Now step through the funhouse mirror, search for “Agenda 21” and smart growth or transit-oriented design, and fasten your seat belt. It’s rough out there. At a community meeting, an elderly lady in Maine is told that urban planners want to take her home away; the American Thinker website warns against smart-code zoning and states flatly: “Smart growth plans usurp property rights and constitutional rights.” The Heritage Foundation rails against “land use regulations that would force Americans into denser living arrangements, curtail freedom of choice in housing, discriminate against lower-income Americans”; use of bicycles, subways, and trolleys is deemed especially subversive. Ominously, the American Policy Center writes that “citizens in community after community are learning what their city planners are actually up to.” Even the blandest do-gooder rote statement, “through consultation and consensus-building,” is treated as if those were trigger words for the Manchurian candidate to seize control.
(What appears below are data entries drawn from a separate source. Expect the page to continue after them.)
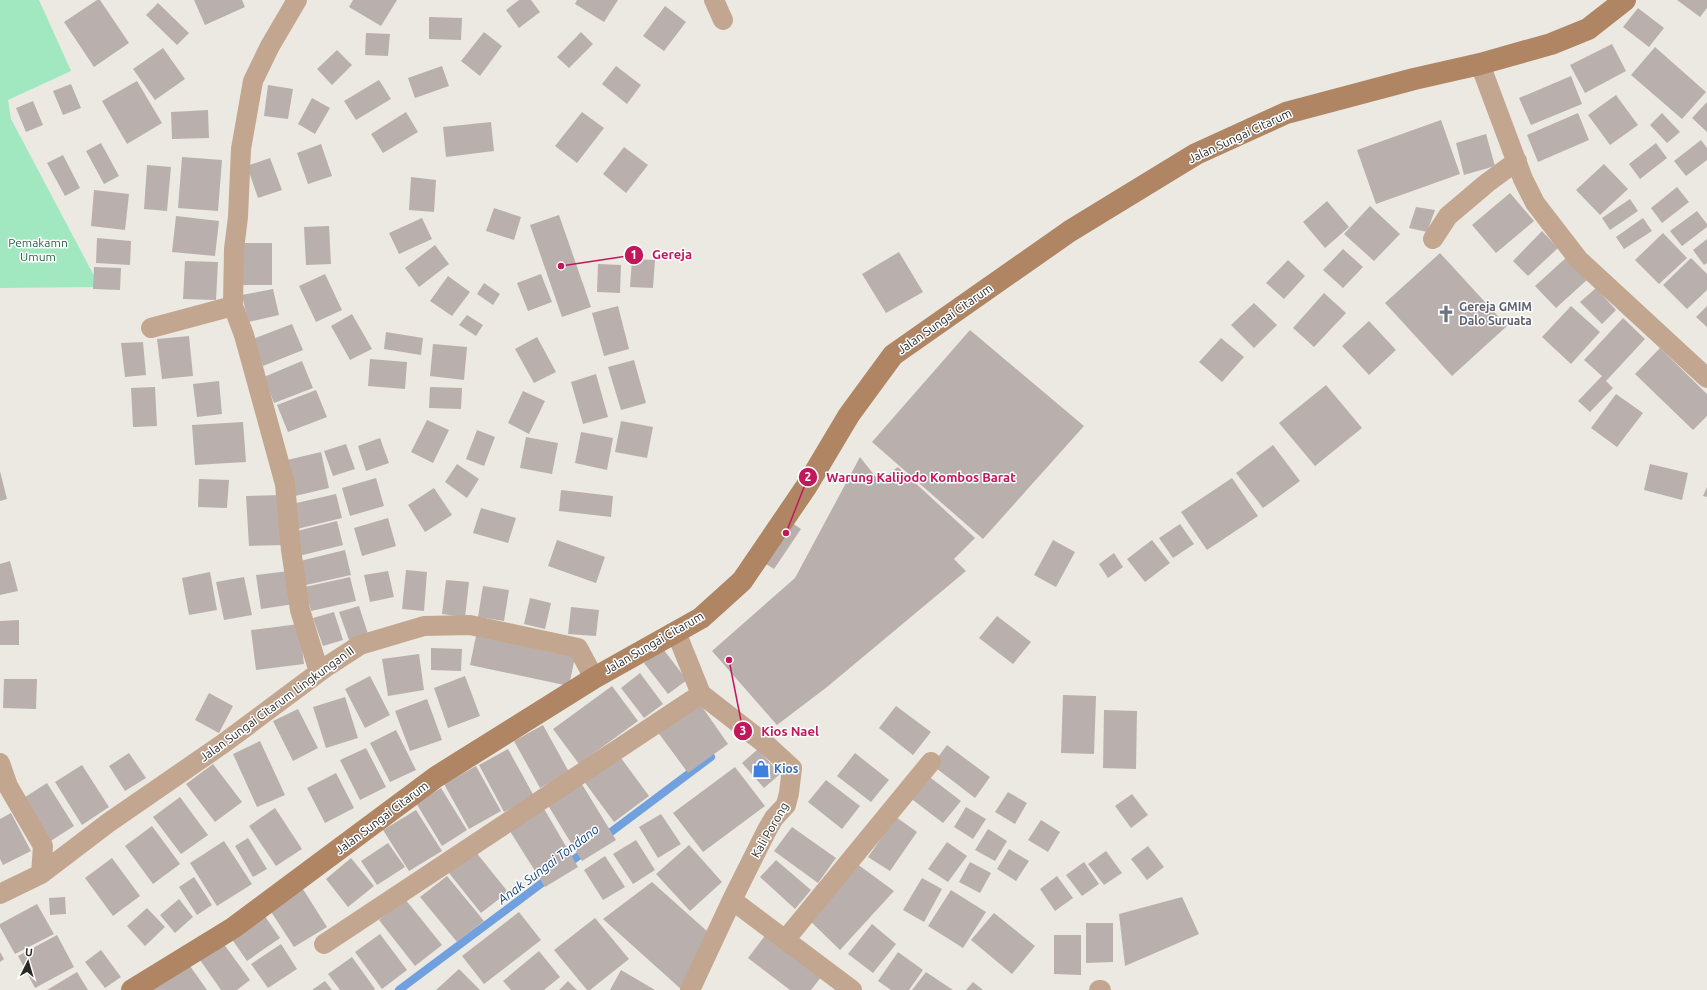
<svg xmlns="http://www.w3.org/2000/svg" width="1707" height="990" font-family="Ubuntu,sans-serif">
<rect width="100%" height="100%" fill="#ebe9e1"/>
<path fill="#a1e8c1" d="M0 0H39L71 71 8 100 11 119 100 287 0 288Z"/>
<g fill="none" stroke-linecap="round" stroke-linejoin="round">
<path stroke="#70a1de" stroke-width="8" d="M603 838 711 757
M566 865 587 850
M399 990 550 877"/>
</g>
<path fill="#b9b0ae" d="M97 0H100L129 43 94 67 64 22Z
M194 0H242L245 7 205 25Z
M353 0H397L381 26 349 7Z
M519 0H531L540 12 519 28 506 10Z
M577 0H618L604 22 575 4Z
M1677 0H1707V8L1700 17Z
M158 3 189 33 177 45 146 15Z
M665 6 686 22 664 51 643 36Z
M1638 8 1664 28 1649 47 1623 27Z
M429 17 462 18 461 40 429 39Z
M484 32 502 46 480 76 461 61Z
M581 32 593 44 569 68 557 57Z
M366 33 390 34 388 56 365 55Z
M1612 44 1626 71 1585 93 1570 65Z
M1655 47 1706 92 1682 119 1631 75Z
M163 48 185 79 155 100 133 69Z
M337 50 352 65 332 85 317 69Z
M442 66 449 86 415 98 408 78Z
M616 66 641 85 627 104 602 84Z
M1571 76 1582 104 1531 125 1519 98Z
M379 80 391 99 356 120 344 101Z
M137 81 162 123 127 144 102 101Z
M71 84 81 108 63 115 53 91Z
M268 85 293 89 288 119 264 116Z
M1616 95 1638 125 1610 145 1588 115Z
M312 98 330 108 315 134 298 124Z
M33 101 43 125 26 132 16 108Z
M1707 102V132L1692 118Z
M208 110 209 138 172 139 171 112Z
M406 112 418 132 383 153 371 134Z
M582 112 604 128 577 163 555 146Z
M1578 113 1589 140 1538 162 1527 135Z
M1662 113 1680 132 1667 143 1650 125Z
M1441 120 1460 174 1376 204 1357 150Z
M491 122 494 151 446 157 443 127Z
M1486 134 1495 166 1464 175 1456 143Z
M1701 140 1707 148V160L1686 176 1674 161Z
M101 143 119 176 104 184 86 151Z
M1656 143 1667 158 1640 179 1629 164Z
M321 144 332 176 308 184 297 153Z
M624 147 648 165 626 193 603 174Z
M63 155 80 188 65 196 47 163Z
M182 157 222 160 218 211 178 208Z
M270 158 282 190 258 198 247 166Z
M1604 164 1628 189 1600 215 1576 190Z
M147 165 171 167 167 211 144 209Z
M411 177 436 180 434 212 409 210Z
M1677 187 1689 202 1662 223 1651 208Z
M94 190 129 194 125 230 91 226Z
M1510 193 1534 221 1496 253 1472 225Z
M1630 199 1638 211 1610 230 1602 218Z
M1327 201 1349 227 1325 248 1303 222Z
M1370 206 1400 234 1374 261 1344 234Z
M1416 207 1435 210 1427 232 1409 228Z
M494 208 521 217 514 240 486 231Z
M1697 211 1707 224V227L1682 246 1670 231Z
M559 215 591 307 562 317 530 225Z
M176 216 219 221 215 256 172 252Z
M422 218 432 239 399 254 389 233Z
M1643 218 1652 231 1624 249 1616 237Z
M329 226 331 264 306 265 304 227Z
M1542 231 1558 248 1528 276 1513 261Z
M1663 233 1687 258 1659 284 1635 260Z
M97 238 131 241 130 265 96 263Z
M1707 239V263L1704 265 1693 250Z
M242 243H272V285H242Z
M435 245 449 264 419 287 405 268Z
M1343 249 1363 267 1343 288 1323 270Z
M899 252 923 292 886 313 862 274Z
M1440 253 1507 326 1452 376 1385 303Z
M1568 256 1588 279 1556 308 1535 286Z
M1691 258 1707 274V290L1687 309 1663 285Z
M632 259 655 260 653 288 630 287Z
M1288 260 1305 276 1284 299 1266 283Z
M185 261 218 262 216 300 183 299Z
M598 264 621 265 620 293 597 292Z
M94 267 121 268 120 290 93 289Z
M325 274 342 310 316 322 299 286Z
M541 274 552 302 528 311 517 283Z
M448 276 470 292 452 316 430 301Z
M484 283 500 294 493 305 477 294Z
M1596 288 1616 310 1602 324 1580 302Z
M273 289 279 315 248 322 242 295Z
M1324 293 1346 313 1314 347 1293 328Z
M1254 303 1277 325 1254 348 1231 325Z
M618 306 629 349 604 356 592 313Z
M1571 306 1600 332 1571 364 1542 337Z
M1707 306V327L1696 317Z
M352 314 372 349 350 360 331 326Z
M467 315 483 325 476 336 459 325Z
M1623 318 1645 339 1606 381 1613 388 1590 412 1578 401 1602 376 1584 360Z
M1369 321 1396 350 1369 375 1342 346Z
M292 324 303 350 263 366 253 339Z
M970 330 1084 426 983 539 872 442Z
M386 332 423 338 421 355 384 349Z
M189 336 193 376 162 379 157 339Z
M537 337 556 372 534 383 515 349Z
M1221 338 1244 357 1222 382 1199 362Z
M143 342 146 375 125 377 121 343Z
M433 344 467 347 464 380 430 376Z
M1660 348 1707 394V416L1693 430 1635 374Z
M370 359 407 362 405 389 368 386Z
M634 360 646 403 621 410 608 367Z
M302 361 313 388 274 403 264 377Z
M596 374 608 417 583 424 571 382Z
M219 381 222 414 197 417 193 384Z
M1326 385 1362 428 1315 466 1279 423Z
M155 387 157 426 133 427 131 388Z
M430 387 462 388 461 409 429 408Z
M316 390 327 417 288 432 277 405Z
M523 391 545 401 529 434 508 423Z
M1616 394 1643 413 1617 447 1591 428Z
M427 420 449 430 433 463 411 452Z
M621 421 653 427 647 458 615 452Z
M243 422 246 462 195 465 192 425Z
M477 430 495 437 484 466 466 459Z
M581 432 613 438 607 470 575 463Z
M526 437 558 443 552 474 520 468Z
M380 438 389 463 366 471 358 446Z
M346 444 355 469 333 476 324 451Z
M1273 445 1300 481 1263 508 1236 473Z
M321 452 329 488 295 496 287 460Z
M860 457 879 481 898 467 975 538 954 559 966 571 827 687 777 725 712 651 795 578Z
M457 464 479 479 467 498 445 482Z
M1650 464 1688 473 1682 500 1644 490Z
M0 471 7 499 0 501Z
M376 478 384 506 350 516 342 488Z
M1232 478 1258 516 1207 550 1181 512Z
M199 479 229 480 227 508 198 507Z
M1707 487V497L1703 496Z
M434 488 452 515 425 532 408 505Z
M561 490 613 496 611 517 559 511Z
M336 494 342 518 297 529 292 504Z
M282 495 285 545 249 546 246 496Z
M481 508 516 518 508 543 473 533Z
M388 518 396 546 362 556 354 528Z
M337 521 343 545 299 556 293 532Z
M789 521 801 529 774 569 761 561Z
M1180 524 1194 544 1173 558 1159 538Z
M557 540 605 557 596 583 548 566Z
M1053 540 1075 552 1056 587 1034 575Z
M1152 540 1170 563 1145 582 1127 559Z
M345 550 351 575 306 585 300 561Z
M1114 553 1123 567 1108 578 1099 564Z
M10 561 18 591 0 595V564Z
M406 570 427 572 424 611 402 609Z
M289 571 294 604 261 609 256 575Z
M388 571 394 597 370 602 364 575Z
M210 572 217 610 189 615 182 578Z
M244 577 252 615 224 620 216 582Z
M350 577 356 601 311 611 305 587Z
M446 580 469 582 465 617 442 614Z
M483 586 509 590 504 621 478 617Z
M530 598 551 603 545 629 524 624Z
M359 606 368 634 349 640 339 612Z
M571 607 599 610 596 636 568 634Z
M334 612 343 640 323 646 313 618Z
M997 616 1031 642 1013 664 979 638Z
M19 620V645H0V621Z
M299 624 304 664 256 670 251 630Z
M476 636 575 657 569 686 470 665Z
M431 648 462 649 461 671 431 670Z
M663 649 687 680 668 694 644 663Z
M419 654 424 690 388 696 382 659Z
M640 673 663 704 644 718 621 688Z
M370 676 390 715 365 728 345 689Z
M465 676 480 716 448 728 434 688Z
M4 679H37L36 709 3 708Z
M612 686 638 721 579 764 553 729Z
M209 693 233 706 219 733 195 720Z
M1063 695 1096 696 1094 754 1061 753Z
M345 697 358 738 326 748 313 707Z
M427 699 442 740 410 751 395 711Z
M698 701 728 744 688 773 657 731Z
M896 706 931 732 913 755 879 728Z
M298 709 318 748 293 761 273 721Z
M1104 710 1137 711 1136 769 1103 768Z
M543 725 569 772 540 788 514 741Z
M396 730 416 770 390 782 370 743Z
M260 741 285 795 257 807 233 754Z
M947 745 990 777 975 798 932 765Z
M366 748 386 787 360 800 340 760Z
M508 749 534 796 504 812 479 765Z
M758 749 780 774 764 788 742 763Z
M129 753 146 778 125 791 109 766Z
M855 753 889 780 871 802 837 776Z
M618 754 649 796 614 822 583 780Z
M213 764 242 802 215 822 186 784Z
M82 765 109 807 82 825 55 782Z
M476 766 501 811 469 829 444 784Z
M735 767 765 806 703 852 673 813Z
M336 773 354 808 325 823 307 788Z
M927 775 961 801 943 823 909 797Z
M826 780 860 806 842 829 808 802Z
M580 781 616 840 582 861 546 802Z
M47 783 74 826 46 844 19 801Z
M441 788 467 830 442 846 416 803Z
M1008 792 1027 803 1015 824 995 812Z
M1132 794 1148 815 1131 828 1115 806Z
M180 797 208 835 181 854 153 817Z
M543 807 578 867 545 887 508 828Z
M966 807 986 819 973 839 954 827Z
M275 808 302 849 276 866 249 826Z
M416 810 442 851 409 871 383 830Z
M11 813 31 851 3 865 0 859V819Z
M661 814 681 844 658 858 639 827Z
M896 817 917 832 890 871 868 857Z
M1041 820 1060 832 1048 852 1028 840Z
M152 826 180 864 153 884 125 846Z
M792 827 836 858 818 883 774 851Z
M988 829 1007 841 995 861 975 850Z
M248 838 267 869 253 877 235 846Z
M636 840 655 870 633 884 613 854Z
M224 841 252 884 217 906 190 863Z
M947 842 967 856 948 882 928 869Z
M388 843 405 867 377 885 361 861Z
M689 845 722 882 690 911 656 874Z
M471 846 508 892 481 913 445 868Z
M1148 846 1164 867 1147 880 1131 859Z
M1009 849 1029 861 1016 881 997 869Z
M1106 851 1122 873 1104 885 1088 864Z
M605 856 625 887 603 900 584 870Z
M112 858 140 896 113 916 85 878Z
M351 858 374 886 348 907 326 879Z
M776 860 811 890 795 909 760 877Z
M853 861 894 891 840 950 805 916Z
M970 862 991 873 980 893 959 882Z
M1084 862 1099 884 1082 896 1066 875Z
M447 876 484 921 457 942 420 897Z
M1057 876 1073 898 1055 911 1040 889Z
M194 877 212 905 197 915 179 887Z
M922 878 942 889 924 922 903 910Z
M652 882 708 932 682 990 603 919Z
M301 886 327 927 294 947 268 907Z
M951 890 986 912 963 948 928 926Z
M65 897 66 914 50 915 49 898Z
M1182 897 1199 934 1125 966 1119 914Z
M179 899 193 917 175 933 160 915Z
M405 899 442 945 415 966 379 920Z
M37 904 54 934 15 954 0 927V924Z
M147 908 165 927 145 946 127 926Z
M262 912 280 938 247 961 229 935Z
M519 912 541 940 484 984 462 956Z
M994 913 1035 946 1012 974 971 940Z
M595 918 629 959 590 990H587L554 950Z
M1086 923H1113V962L1086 963Z
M872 924 896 944 873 973 848 954Z
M767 933 822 976 811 990H790L748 958Z
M380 934 407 970 382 989 355 952Z
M57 935 74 967 35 988 18 956Z
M1054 935H1081V975L1054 974Z
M223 943 250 980 237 990H221L200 960Z
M281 944 297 969 268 988 251 964Z
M101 950 121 977 105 988 85 962Z
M539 951 560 977 544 990H511L503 981Z
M0 952 4 959 0 962Z
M898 952 923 970 909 990H891L878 981Z
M352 957 375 989 374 990H340L328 974Z
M190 966 207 990H152Z
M459 969 480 990H436Z
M621 970 655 990H610Z
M77 972 88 990H47Z
M926 972 953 990H912Z
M325 981 332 990H312Z
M568 981 577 990H559Z
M973 982 983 990H966Z"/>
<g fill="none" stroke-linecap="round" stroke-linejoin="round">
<path stroke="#c3a68f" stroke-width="20" d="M297 0 270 46 253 81 241 149 238 217 234 249 233 306 244 335 285 484 291 550 300 610 319 672
M714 0 723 20
M1480 64 1523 179 1535 203 1579 260 1707 378
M1433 239 1448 216 1487 183 1517 161
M151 328 233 306
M676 632 701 694 768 746 792 768 789 793 786 805 774 818 767 830 732 900 690 990
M0 763 8 786 43 846 41 874
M0 894 41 874 108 823 224 743 326 667 360 645 424 626 470 625 578 648 594 678
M732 900 852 990
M785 940 931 762
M324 944 701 694
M1099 990H1101"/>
<path stroke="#af8563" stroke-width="22" d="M132 990 233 928 436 777 594 678 701 618 742 581 806 487 849 415 893 355 1070 231 1196 154 1286 113 1414 79 1480 64 1551 44 1588 29 1625 0"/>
</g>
<defs>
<g id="church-bare" transform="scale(1.38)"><path d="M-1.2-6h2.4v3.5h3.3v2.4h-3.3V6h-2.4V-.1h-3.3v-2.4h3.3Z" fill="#6b7280" stroke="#fff" stroke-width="2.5" paint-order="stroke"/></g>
<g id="shop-bare" transform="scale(1.38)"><path d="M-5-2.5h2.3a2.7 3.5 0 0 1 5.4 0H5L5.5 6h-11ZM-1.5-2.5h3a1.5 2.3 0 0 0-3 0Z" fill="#3f7fe0" stroke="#fff" stroke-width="2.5" paint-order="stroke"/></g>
</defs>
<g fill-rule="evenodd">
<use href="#church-bare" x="1446" y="314"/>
<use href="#shop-bare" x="761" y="769"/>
</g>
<g text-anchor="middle" stroke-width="3" stroke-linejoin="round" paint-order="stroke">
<g font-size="12" fill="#2a2926" stroke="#fff">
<text transform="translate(1240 136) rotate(-25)" y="4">Jalan Sungai Citarum</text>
<text transform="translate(945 319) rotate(-35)" y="4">Jalan Sungai Citarum</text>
<text transform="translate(654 643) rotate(-30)" y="4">Jalan Sungai Citarum</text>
<text transform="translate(277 704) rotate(-36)" y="4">Jalan Sungai Citarum Lingkungan II</text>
<text transform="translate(382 818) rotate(-37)" y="4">Jalan Sungai Citarum</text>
<text transform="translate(770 830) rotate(-60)" y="4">Kali Porong</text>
</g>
<g font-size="12" fill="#276447" stroke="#fff">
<text x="38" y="247">Pemakamn<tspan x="38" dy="14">Umum</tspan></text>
</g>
<g font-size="12" font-weight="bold" fill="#5b616d" stroke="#fff" text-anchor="start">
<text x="1459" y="311">Gereja GMIM<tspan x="1459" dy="14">Dalo Suruata</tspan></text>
</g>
<g font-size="12" font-weight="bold" fill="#366cbe" stroke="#fff" text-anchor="start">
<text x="774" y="773">Kios</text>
</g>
<g font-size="13" font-style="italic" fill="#11437a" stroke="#fff">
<text transform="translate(548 864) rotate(-37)" y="5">Anak Sungai Tondano</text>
</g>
</g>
<path fill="none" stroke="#c2185b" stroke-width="1.5" d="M561 266L634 255M786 533L808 477M729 660L743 731"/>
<g fill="#c2185b" stroke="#fff" stroke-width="1.5">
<circle cx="561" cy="266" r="4"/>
<circle cx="786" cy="533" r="4"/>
<circle cx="729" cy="660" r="4"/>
<circle cx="634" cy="255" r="10"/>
<circle cx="808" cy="477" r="10"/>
<circle cx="743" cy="731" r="10"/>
</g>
<g font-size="12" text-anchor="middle" font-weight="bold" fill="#fff">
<text x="634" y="259">1</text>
<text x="808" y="481">2</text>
<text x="743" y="735">3</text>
</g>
<g font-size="13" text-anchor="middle" font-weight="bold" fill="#c2185b" stroke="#fff" stroke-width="3" stroke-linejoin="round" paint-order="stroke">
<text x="672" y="259">Gereja</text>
<text x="921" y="482">Warung Kalijodo Kombos Barat</text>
<text x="790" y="736">Kios Nael</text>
</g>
<g transform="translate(28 962) rotate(5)" stroke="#ffffff" stroke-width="3" paint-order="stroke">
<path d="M0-3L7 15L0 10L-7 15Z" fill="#2a2926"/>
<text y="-6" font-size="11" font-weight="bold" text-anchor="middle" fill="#2a2926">U</text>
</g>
</svg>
The root cause is Agenda 21, the terrifically sci-fi-sounding moniker of a generic and non-binding resolution that the United Nations passed in 1992 to endorse sustainable practices world-wide; 178 governments signed on, including the United States under George Bush. As The New York Times reported in a front-page story on February 4, Agenda 21 has always been fodder for paranoid extremists. But now with a helping hand from the Tea Party, frenzied, sometimes even violent opposition to anything related to Agenda 21 is on the rise.

Smart growth and TOD (uh-oh, a too resonant acronym: tod is German for death) have somehow landed in the soup of anti-government pot-stirrers obsessed with Agenda 21. And so urban planning finds itself on the hit list of un-American activities. As do public private partnerships, public transit funding, and sustainable development. (On February 3, the House Ways & Means Committee passed a bill to remove mass transit from the Federal Highway Trust Fund for the first time in 30 years.)

Taking on crackpot paranoids is a no-win endeavor. And yet any architect who has presented at a contentious community board meeting has probably witnessed even calm citizens demonstrating a visceral fear of density, as if Thoreau were whispering in their ear that even one ex-urban transportation hub and mixed-used high rise would spell the end of all ponds everywhere. A scary thought, for sure. And scarier still for anyone working in the urban realm—whether architects, planners, government policy makers or developers—when it seems that careful thinking about the future is now treated as tantamount to loss of citizen sovereignty.

Somehow, the language needs to be inverted so that the public understands that planning is not about taking away rights and spaces from individuals but rather about empowering them to set a pace and order of change that works. The anti-intellectual streak now coursing through much political discourse is dangerous not only for the future of intelligent planning but for the future, period. In any case, whether accommodated intelligently or fueled indiscriminately, growth isn’t going to stop.

It may seem ridiculous to take seriously website weirdos seeing Terminator plots between the lines of every land use reform. But we ignore them at our peril. Back at the Google search, there are only four pages before positive “smart growth” websites give way to paranoid cranks; and only one and a half pages before sites about TOD start twisting darkly. As the Times noted, on January 13, the Republican National Congress added a resolution to their platform stating that the “Agenda 21 plan of radical so-called ‘sustainable development’ views the American way of life of private property ownership, single family homes, private car ownership and individual travel choices, and privately owned farms; all as destructive to the environment.” It’s the “so-called” that we need to address right now by better clarifying that planning is really about enriching not destroying prospects in America.